I hope this helps and that I made sense!
God Bless,
Elizabeth
Grace- I got Chills...
Honestly, thanks for writing such a nice post. It describes my feelings exactly on the issue of creating a friendship while disagreeing with someone about a very heart-felt issue.
And you are right, I know that both of us have learned from each other. It's possible to learn and grow while still disagreeing with someone.
Thanks for the post and well wishes. It means a lot (I think more than most people realize).
You make complete sense Grace. I mean.. Do we not buy gifts for women having children out of wedlock? Do we not send flowers to mothers who are divorced on mothers day? Do I not still talk to my dad even though he left my mom? yes, yes and yes. we love them despite their sin. Because God knows..I need all the love I can get despite mine...
Elizabeth: I think I'm following you here ;). I think you're right on in that we need to take care not to sin against our brothers as we attempt to be honest and loving with them.
Brady: Thanks for commenting....I mean every word of it...I'm not just using you as "writing fodder" ;). (i didn't think you thought that, btw)
Danny: yep yep yep...we've come to be very inconsistent on some things in our culture, haven't we? Thanks for pointing these things out.
grace
This is a GREAT post! I just got a birthday card from my best friend from childhood. He "came out" shortly after high school, and we've been through a lot in our friendship through the years. There have been some highly emotional discussions about homosexuality, with tears on both sides. But ABOVE ALL we are friends and we love each other.
I can't draw a line as to who is in my religion or out of my religion... The fact is that God is working in all our lives in different ways. And honestly we do judge - everybody. I have "judged" my friend... I have judged his beliefs and actions and lifestyle according to my own (based on scripture, the Holy Spirit and my life experiences). But I am not judgemental (i.e. condemning). That comes from a higher place that I can't speak from.
I am lucky that he didn't turn his back on me during one of those times I felt the need to make sure he "knew where I stood!" The birthday card he sent me is a treasure. I cried when I read it, just thinking of how wonderful it is to know and be known by this great friend.
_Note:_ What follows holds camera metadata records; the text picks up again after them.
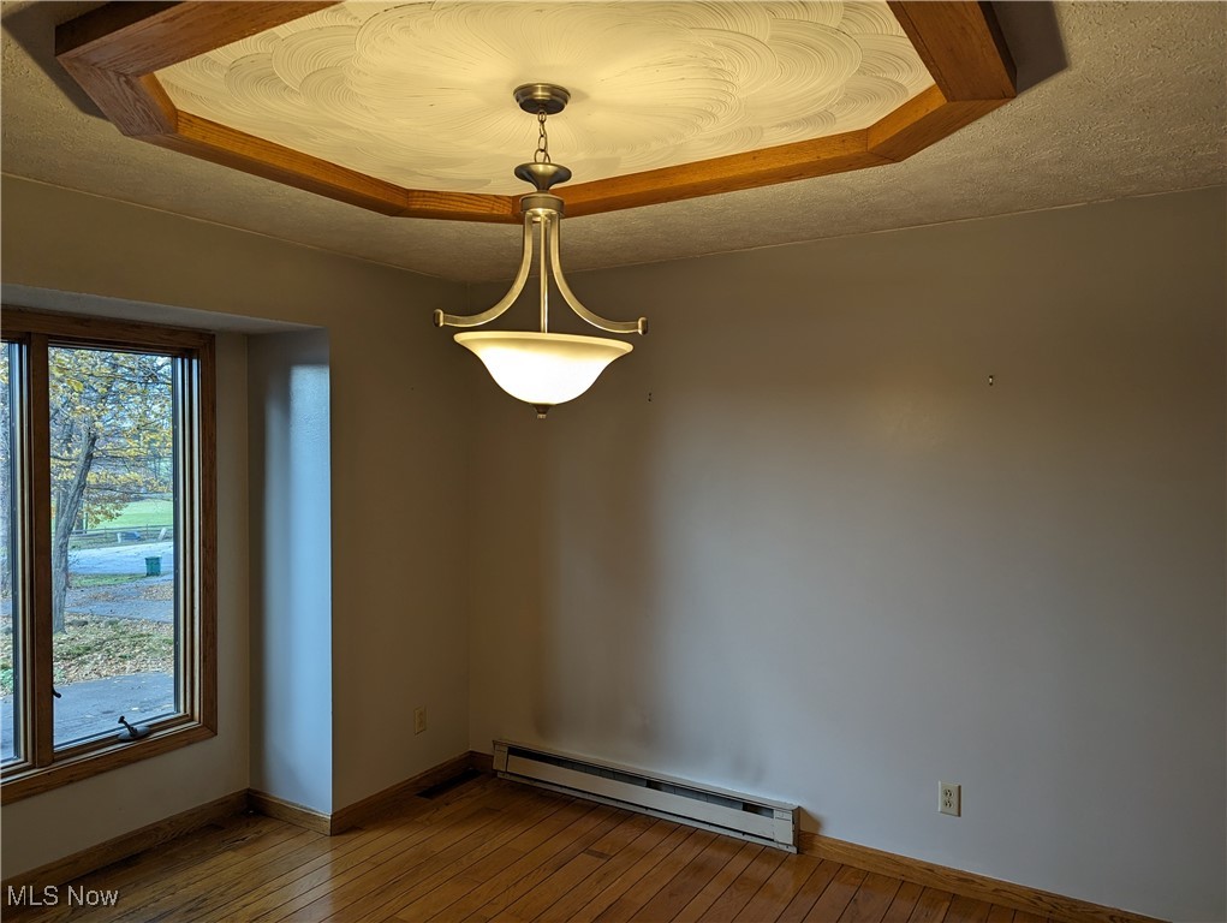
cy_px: 462
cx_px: 614
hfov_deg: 71.5
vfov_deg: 56.9
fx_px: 852
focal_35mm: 24
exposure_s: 1/120
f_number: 1.85
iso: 39
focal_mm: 6.81
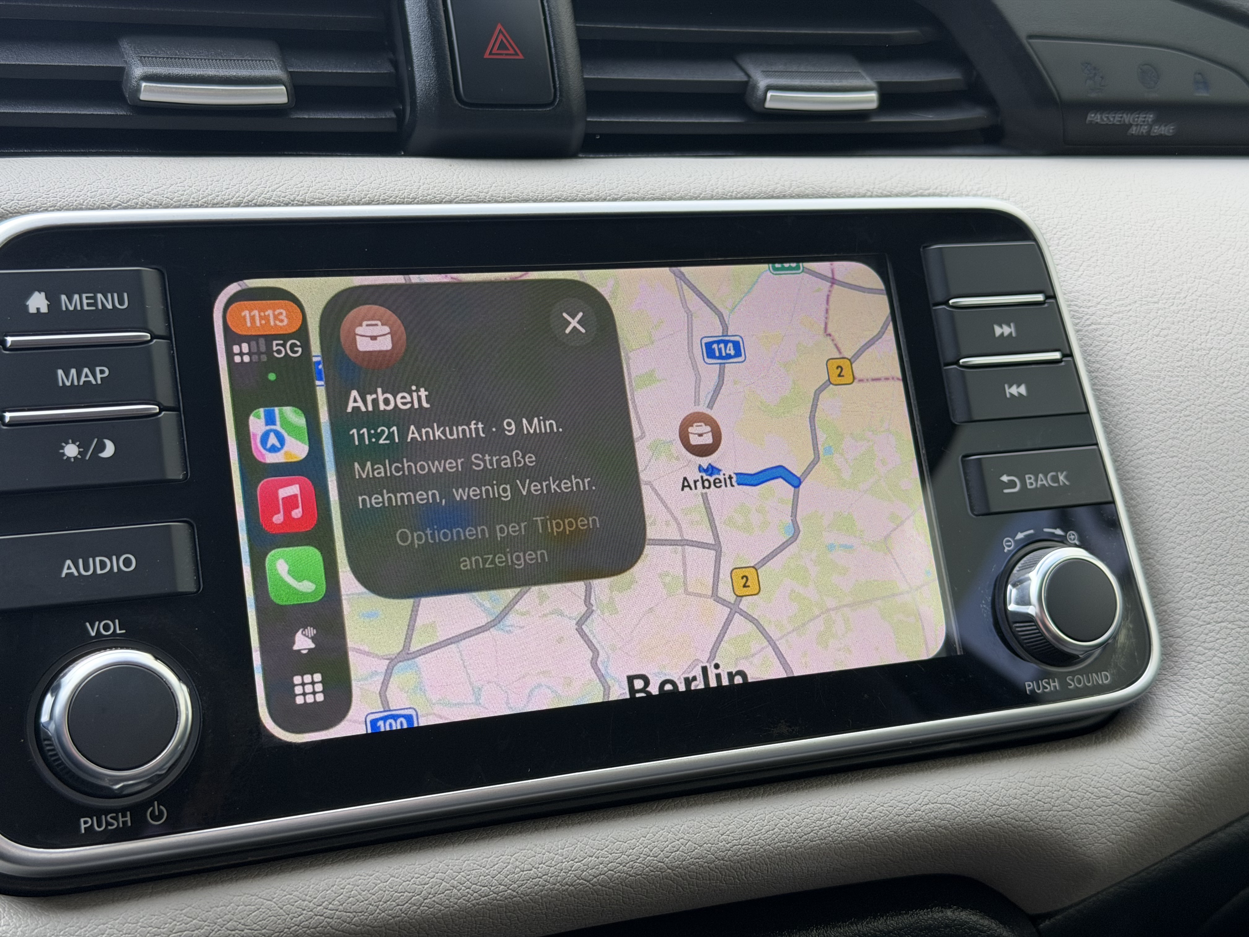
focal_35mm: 48
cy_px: 468
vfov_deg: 30.3
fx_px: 1732
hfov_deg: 39.7
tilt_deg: -14.2
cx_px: 624
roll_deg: -4.3
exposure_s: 1/297
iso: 64
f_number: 1.78
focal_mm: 6.76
Grace, I absolutely think you are great, even though we disagree on some stuff...
I have to say I really don't understand the whole FOTF and Exodus thing about Christians and how they shouldn't be attending the weddings (or committment ceremonies) of gays...
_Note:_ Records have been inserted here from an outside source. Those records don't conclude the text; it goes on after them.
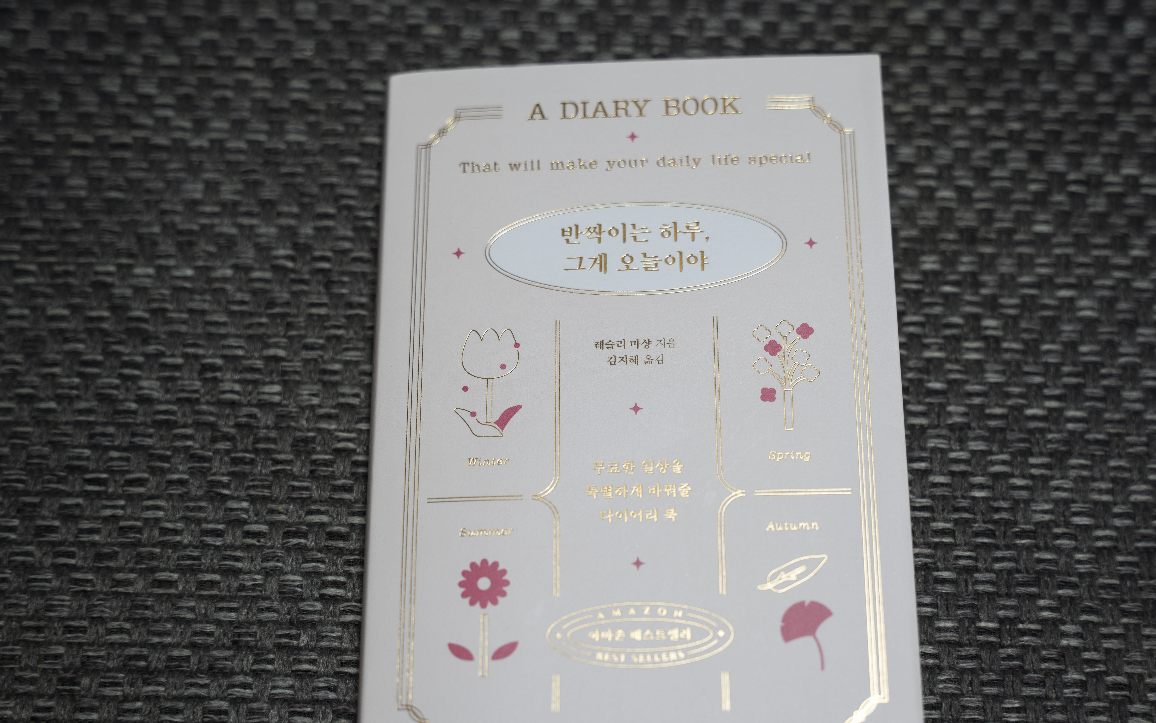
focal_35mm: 58
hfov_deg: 35.0
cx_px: 638
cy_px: 430
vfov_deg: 22.3
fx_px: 1831
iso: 125
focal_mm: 46.9
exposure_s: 1/50
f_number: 2.8
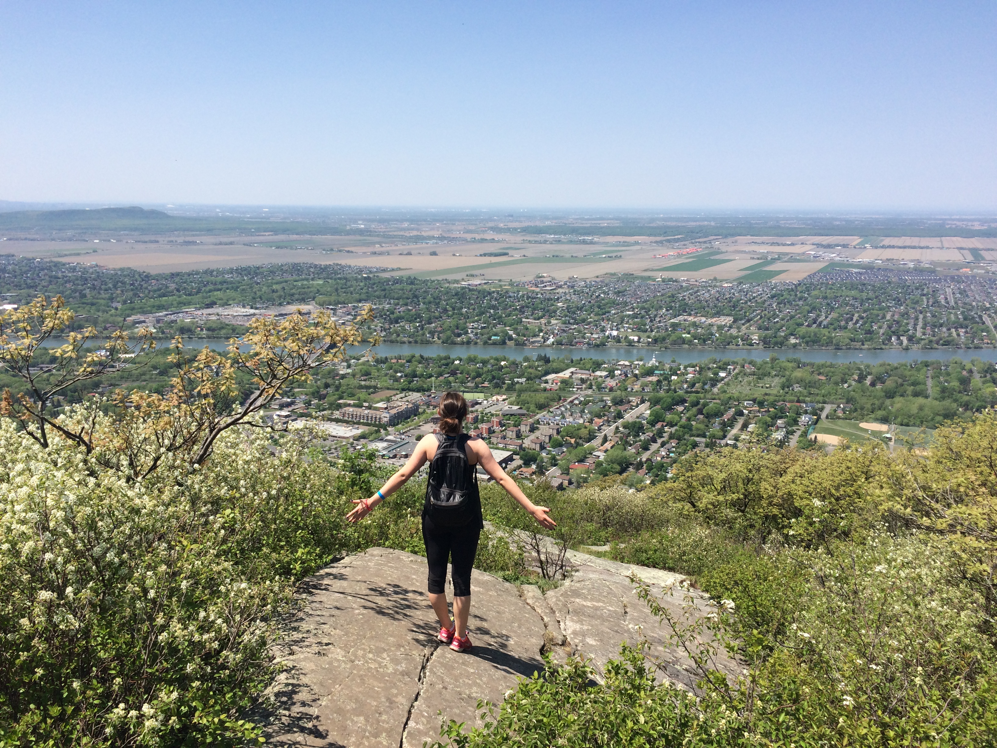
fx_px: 835
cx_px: 498
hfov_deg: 61.7
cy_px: 374
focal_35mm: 29
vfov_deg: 48.2
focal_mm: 4.15
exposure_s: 1/2415
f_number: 2.2
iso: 32
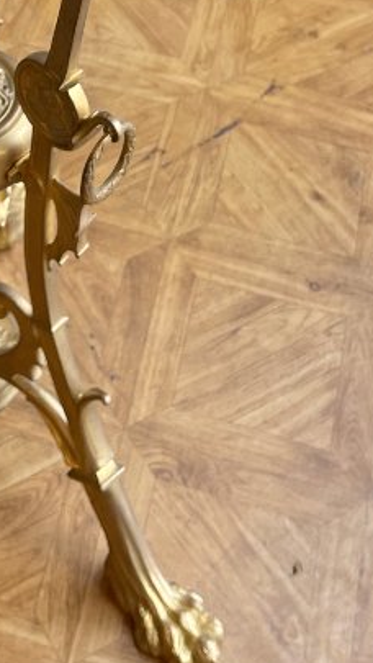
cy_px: -88
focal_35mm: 84
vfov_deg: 23.5
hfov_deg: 14.1
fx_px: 1476
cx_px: -44
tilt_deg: -40.3
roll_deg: -0.1
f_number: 1.6
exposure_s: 1/100
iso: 80
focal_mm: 4.2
Anyway, I enjoy reading your thoughts, as always.
Angie: I love your distinction between judging and being judgemental. It can be tricky...but...it CAN be done if you care enough to act in love toward others.
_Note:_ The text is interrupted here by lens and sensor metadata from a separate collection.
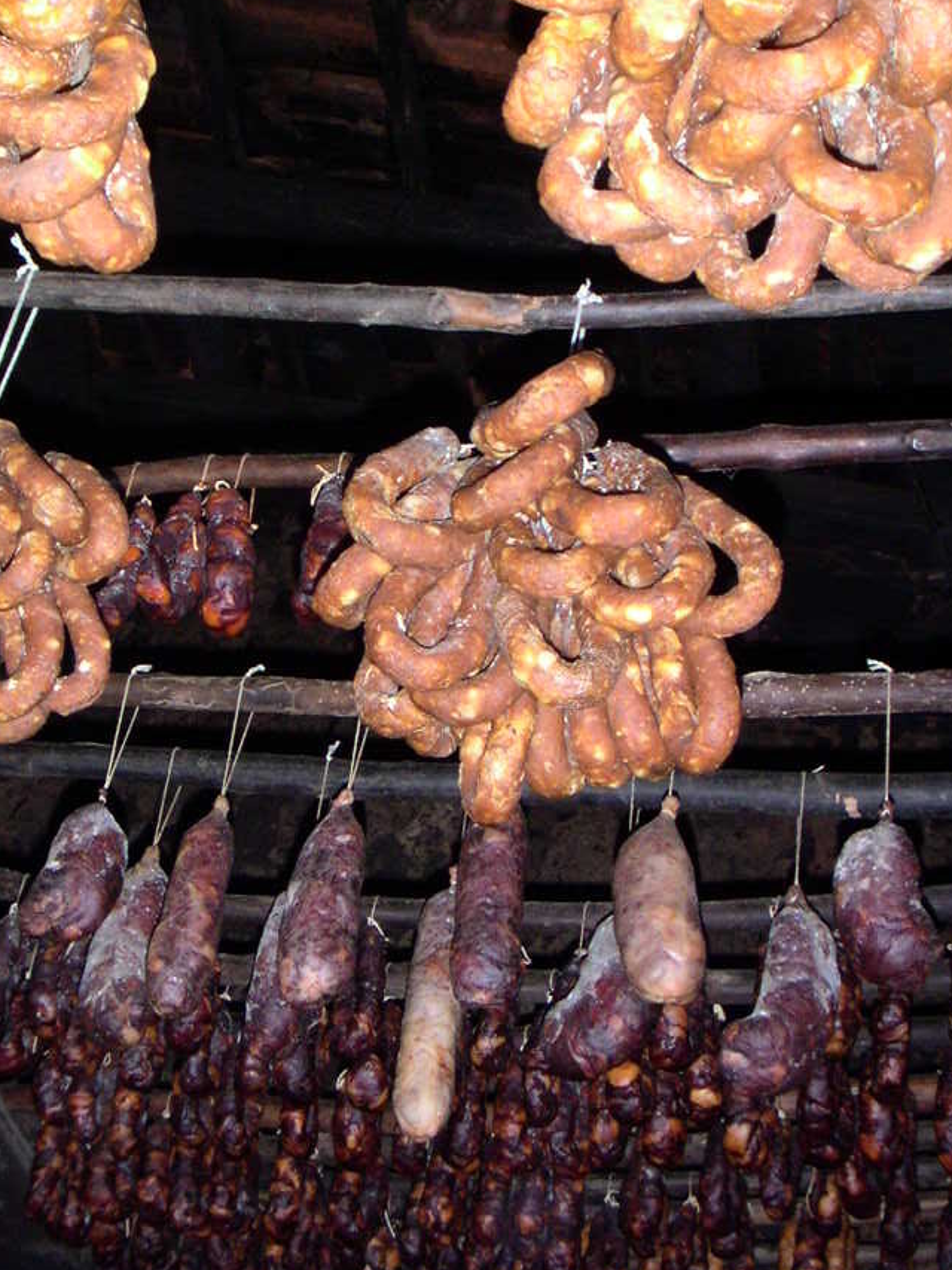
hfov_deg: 25.7
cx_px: 437
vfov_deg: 33.8
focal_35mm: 57
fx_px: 2090
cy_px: 572
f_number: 2.8
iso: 160
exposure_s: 1/50
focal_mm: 6
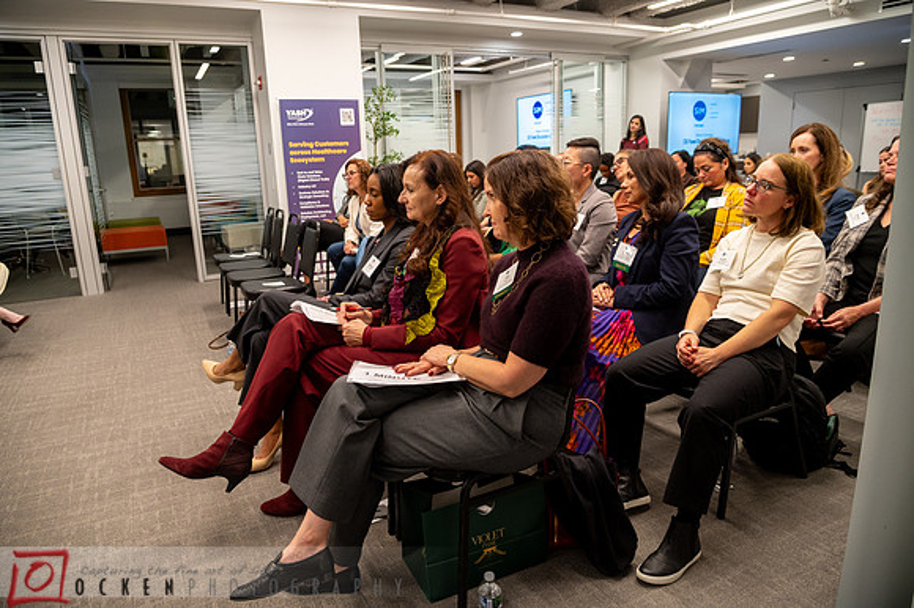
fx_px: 609
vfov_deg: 53.1
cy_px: 304
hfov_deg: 73.8
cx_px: 457
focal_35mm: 24
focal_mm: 24
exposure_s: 1/100
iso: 1600
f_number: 4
Christine: Thanks! I also enjoy reading your thoughts.
Abiding,
Thanks for your encouragement. :)
grace
Back in September my partner and I had a ceremony. We invited the two catholic ex-nuns who live next to us since we both really like them. They said they prayed daily on whether or not to attend the ceremony or to not go in protest. In the end they came, and had a lovely time. They don't approve of our union, but they wanted to support us anyway, since they knew our beliefs. They told us that they decided to come because they wanted to support our belief in our love and that they didn't approve, but as a show of their respect for our beliefs, they came.
You should support others beliefs even when you don't share them. I personally wouldn't buy a wedding gidt at Target, but you can do what you'd like....lol....
Hi Joe! Thanks for stopping by and your comments. Wise nuns, those.
Don't be hatin' on Target! ;) I love me some Target! Tdub and I registered there when we married as well. I call it Pier 1 and Banana Republic for common folk...which would be me!
But you're right...and I'm sure anyone you purchase for will appreciate your more expensive tastes...I'm sure I would! hehe!